Solution Processing for OLED-Industry Success

Solution processing is one potential method for enhancing the commercialization of OLED displays. In this article, DuPont discusses its recently announced solution-processing technology.

by William Feehery, David Flattery, Norman Herron, Charlie Lang, and Marie O'Regan

ACTIVE-MATRIX organic light-emitting-diode (AMOLED) displays are an attractive alternative to active-matrix liquid-crystal displays (AMLCDs) due to their excellent visual performance, thin form factor, and the potential for significantly reduced manufacturing cost. While LCD-manufacturing and supply-chain costs have been driven down relentlessly over the past 5 years due to innovation, volume growth, and glass scale, there is still a significant opportunity for AMOLEDs to be produced at even lower cost because AMLCDs remain a complex assembly of optical and electronic components. However, the low-cost potential of AMOLEDs has not yet been realized in commercial production due to the high costs of vapor-deposition manufacturing methods currently in use.

One of the most attractive attributes of an AMOLED display is the ability to build an emissive device directly on top of a thin-film-transistor (TFT) backplane. By doing so, the need for a color filter and a backlight unit (along with its associated light-management films) can be eliminated. These components can represent 20–45% of the overall cost of the display, depending on display size (Fig. 1).

In order to capitalize on this inherent edge, OLED makers must not cede these potential cost savings during the manufacturing process. Current experience shows there are four key challenges to exploiting this advantage:


Fig. 1: Potential manufacturing cost reduction for OLEDs.


William Feehery is Global Business Director at DuPont OLEDs; telephone 805/562-5307, e-mail: David Flattery is Operations Business Leader, Norman Herron is a Research Fellow, Charlie Land is a Senior Research Associate, and Marie O'Regan is Technology Director, all with DuPont OLEDs.


Yield: Overall, the yields from LCD manufacturing generally range from 85% to more than 95%, due to the maturity of the manufac-turing process. In contrast, most of the methods proposed for OLED production appear to be much less robust. Evaporation through fine metal masks suffers from problems with maskalignment, distortion, damage, and cleanliness. Ink-jet-printing technology, a potentially attractive alternative, is challenged by the need to deliver millions of drops of material over a sheet withinexacting tolerances for volume and placement.

══════

▶ **REQUIRED WORK**:
1. In the article on OLED solution processing, rewrite the stretch from "Fig. 1: Potential manufacturing" through "with DuPont OLEDs." with "Research Fellow" replaced by "Senior Scientist".
2. Carry the article on solution processing for OLED displays forward from its final sentence.
The lines that come next are drawn from a separate source.

▶ **DATA EXCERPT**:
══════

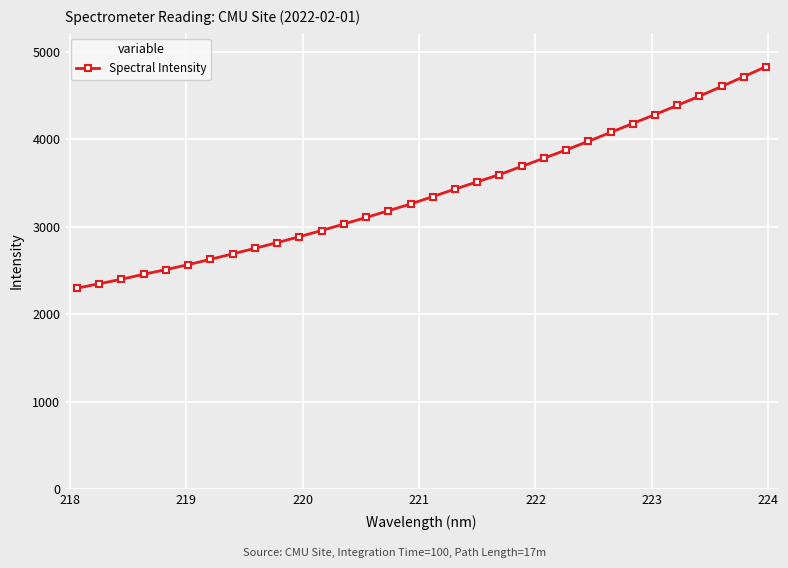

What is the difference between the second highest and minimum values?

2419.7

══════

▶ **ANSWERS BY ITEM**:
1.
Fig. 1: Potential manufacturing cost reduction for OLEDs.


William Feehery is Global Business Director at DuPont OLEDs; telephone 805/562-5307, e-mail: David Flattery is Operations Business Leader, Norman Herron is a Senior Scientist, Charlie Land is a Senior Research Associate, and Marie O'Regan is Technology Director, all with DuPont OLEDs.

2.
Scale: For AMOLEDs to compete with LCDs, they must be manufactured on similar-sized motherglass. As a general rule, as LCD lines increase in generation, the fixed cost may increase by 30% while output doubles. To date, evaporation using fine metal masks has not been commercially demonstrated above a glass size of 730 x 460 mm, which is a significant disadvantage compared to LCDs.

Material Waste: OLEDs rely upon highly engineered and highly purified organic materials that are manufactured in relatively small volumes; hence, they are likely to remain quite expensive. Evaporation is an inefficient process for coating, with perhaps 3–10% of the material loaded into the evaporator deposited onto the sheet. Although using linear sources for evaporation can improve the material utilization, OLEDs ideally should be manufactured by a process in which the material is deposited only onto the substrate.

Low-Cost Encapsulation: The encapsulation process, which must protect the delicate OLED structure to a much higher degree than is required for the less-sensitive LC material, cannot add excessive cost. The encapsulation must be performed with low-cost materials, at high yield, without significantly increasing the display footprint. The most common configuration of machined cavities in glass lids and discrete pressure-sensitive getter tape adds significant cost to the AMOLED.

Several approaches have been proposed or utilized as alternatives to evaporation with fine masks. One method is to utilize white OLED materials with a red, green, blue (RGB) color filter so that fine shadow masks are not required. This approach may avoid some of the yield issues associated with evaporation, but the required color filter both adds significant cost and reduces the intensity of light emitted from the display. Others have explored transferring emissive materials from donor sheets to form a pixel pattern by laser-induced thermal imaging (LITI), radiation-induced sublimation transfer (RIST), or laser-induced patternwise sublimation (LIPS). Challenges still remain to achieve high-yield low-defect transfer of the materials from the donor sheet to the substrate.


Fig. 2: Projected costs of vapor-deposited and DuPont Displays's solution-processed OLEDs versus those for LCDs as a function of size.



Fig. 3: DuPont Displays's solution process flow for OLED fabrication.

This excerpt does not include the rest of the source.